American Idol's Nostalgia Strategy: Clinging to Life with Old Contestants

Image credit: Fox, ABC

The once iconic show appears to be resigning itself to being just another reality competition.

Since its premiere on Fox in 2002, American Idol has been a trailblazer, introducing a new format for reality singing competitions. The show has launched the careers of numerous pop stars, while fans were introduced to bold new performers hoping to be discovered every year.

However, after running successfully for 14 years, Fox cancelled American Idol due to waning ratings and declining interest. Upon its return two years later, the show looked far more interesting than before, but fans are now wondering whether it should be cancelled to preserve its legacy.

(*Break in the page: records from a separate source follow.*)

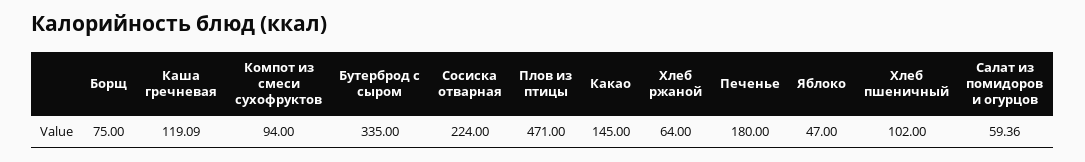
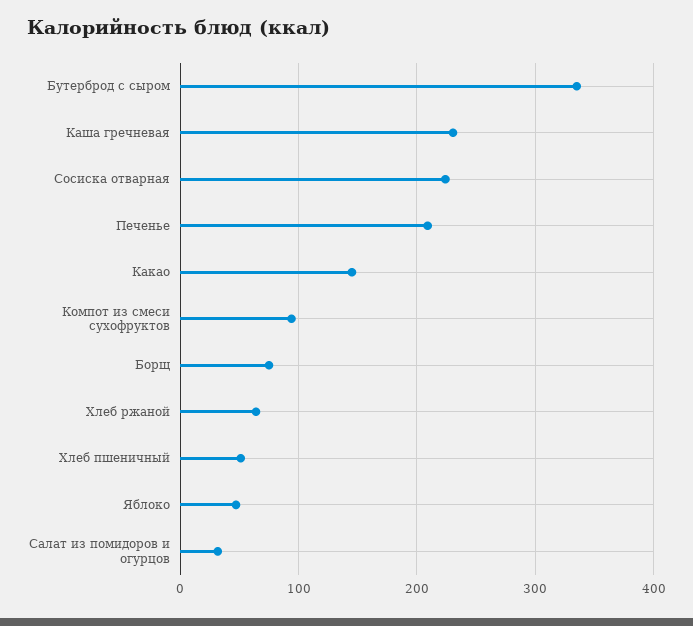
  {
    "Борщ": 75,
-   "Каша гречневая": 119.09,
+   "Каша гречневая": 230,
    "Компот из смеси сухофруктов": 94,
    "Бутерброд с сыром": 335,
    "Сосиска отварная": 224,
-   "Плов из птицы": 471,
    "Какао": 145,
    "Хлеб ржаной": 64,
-   "Печенье": 180,
+   "Печенье": 210,
    "Яблоко": 47,
-   "Хлеб пшеничный": 102,
+   "Хлеб пшеничный": 50,
-   "Салат из помидоров и огурцов": 59.36
+   "Салат из помидоров и огурцов": 30
  }

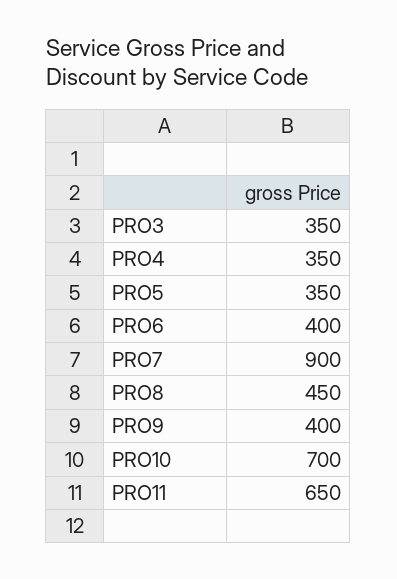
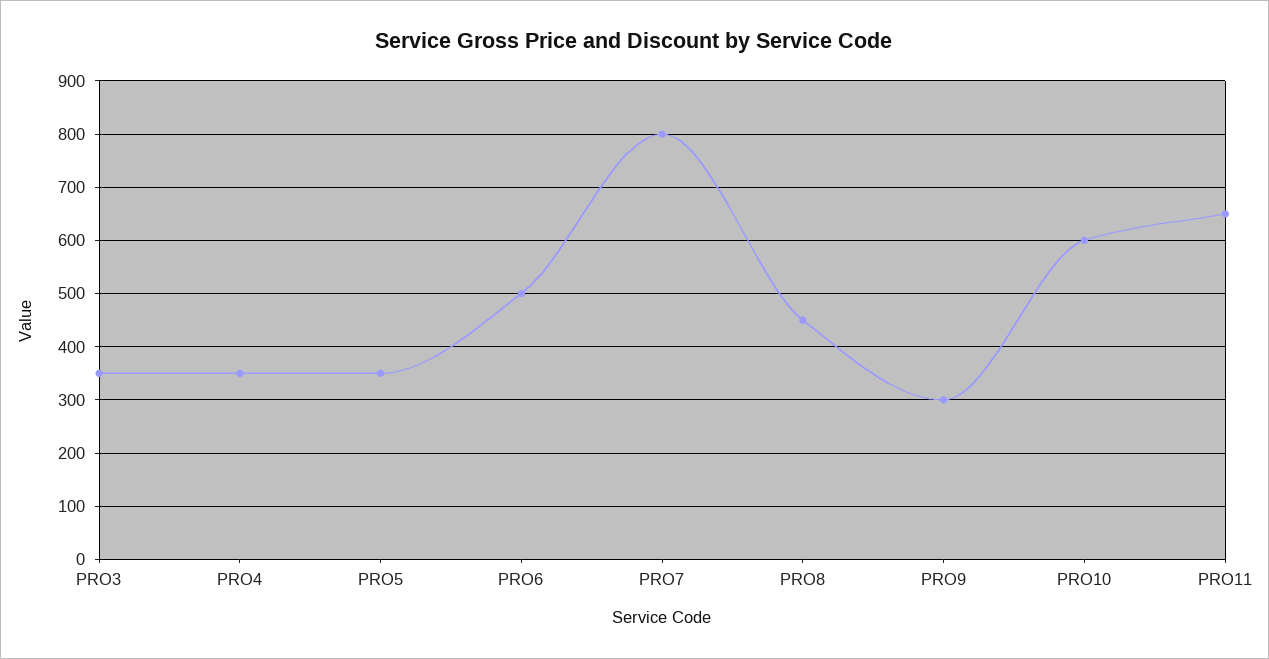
  {
    "PRO3": 350,
    "PRO4": 350,
    "PRO5": 350,
-   "PRO6": 400,
+   "PRO6": 500,
-   "PRO7": 900,
+   "PRO7": 800,
    "PRO8": 450,
-   "PRO9": 400,
+   "PRO9": 300,
-   "PRO10": 700,
+   "PRO10": 600,
    "PRO11": 650
  }

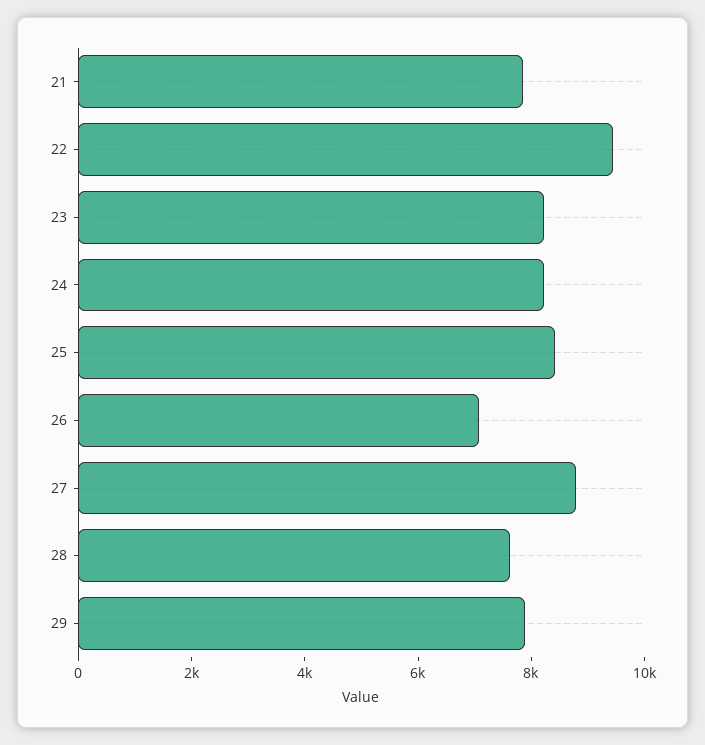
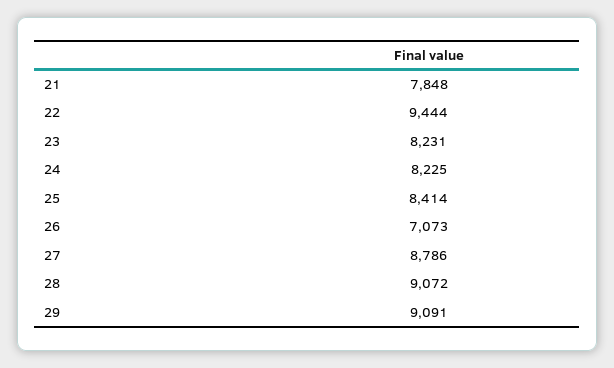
  {
    "21": 7848,
    "22": 9444,
    "23": 8231,
    "24": 8225,
    "25": 8414,
    "26": 7073,
    "27": 8786,
-   "28": 7500,
+   "28": 9072,
-   "29": 8000
+   "29": 9091
  }

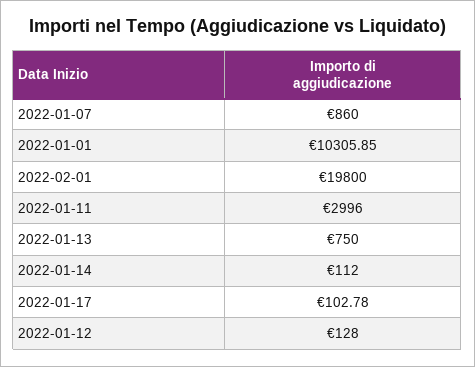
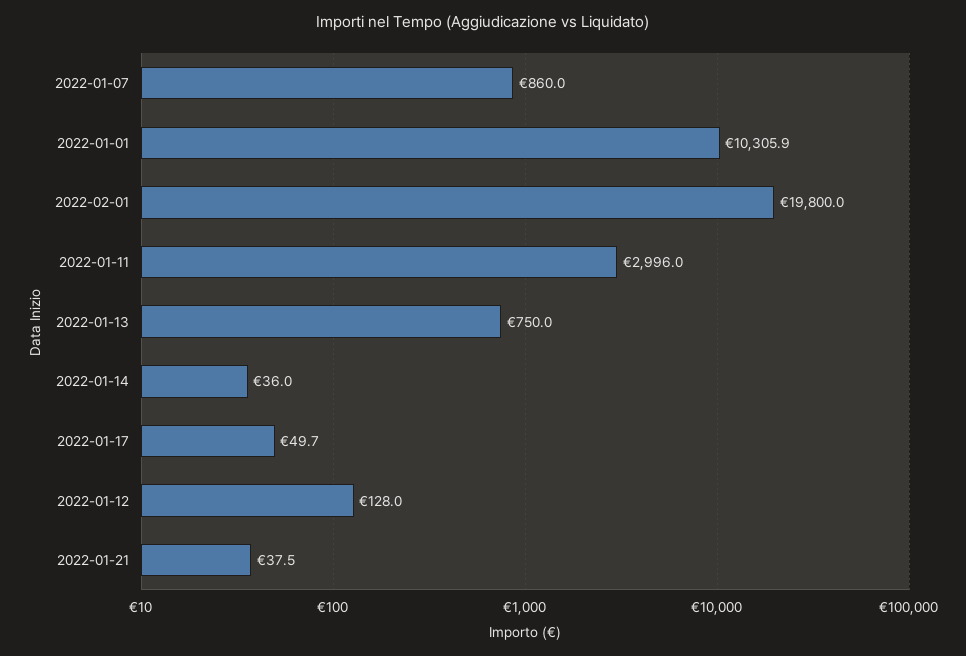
  {
    "2022-01-07": 860,
    "2022-01-01": 10305.85,
    "2022-02-01": 19800,
    "2022-01-11": 2996,
    "2022-01-13": 750,
-   "2022-01-14": 112,
+   "2022-01-14": 36,
-   "2022-01-17": 102.78,
+   "2022-01-17": 49.7,
-   "2022-01-12": 128
+   "2022-01-12": 128,
+   "2022-01-21": 37.5
  }

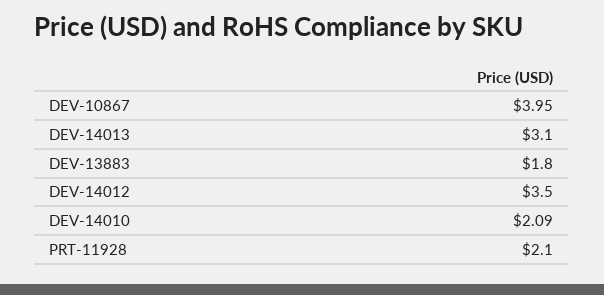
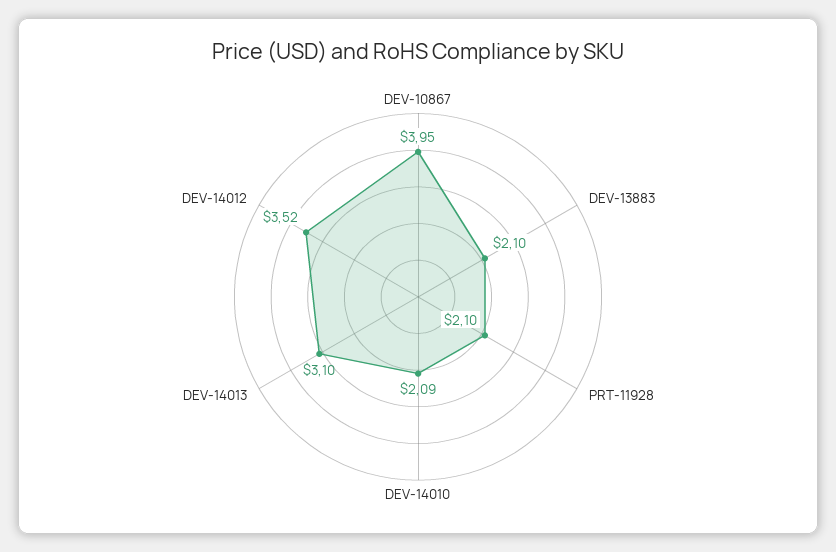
  {
    "DEV-10867": 3.95,
    "DEV-14013": 3.1,
-   "DEV-13883": 1.8,
+   "DEV-13883": 2.1,
-   "DEV-14012": 3.5,
+   "DEV-14012": 3.52,
    "DEV-14010": 2.09,
    "PRT-11928": 2.1
  }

In the five years since its hiatus ended, American Idol has not changed a bit, remaining the good old-fashioned show everyone loved decades ago.

And fans aren't thrilled about it, arguing that other reality shows like The Masked Singer or The Voice are doing much better than the original that started the whole reality competition craze. But why is this happening?

According to fans, Fox itself is to blame. Instead of reinventing the show after the hiatus, the network stuck to its once-successful formula, not realising that things had changed.

And now the producers of American Idol are trying to cash in on the sense of nostalgia that some fans still harbour. Instead of trying to discover bright new stars as before, American Idol is inviting its former contestants and their children.

Nadia Turner and Phil Stacey's daughters joined American Idol in the last two seasons, prompting many fans of the old line-up to tune in to see how the children of their favourite contestants from previous seasons would do on the show. Many fans have expressed displeasure with this cheap tactic, arguing that American Idol is using its former glory to try and stay on the air well past its sell-by date.

Perhaps American Idol's time has passed, and Fox should let go of its once-valuable franchise.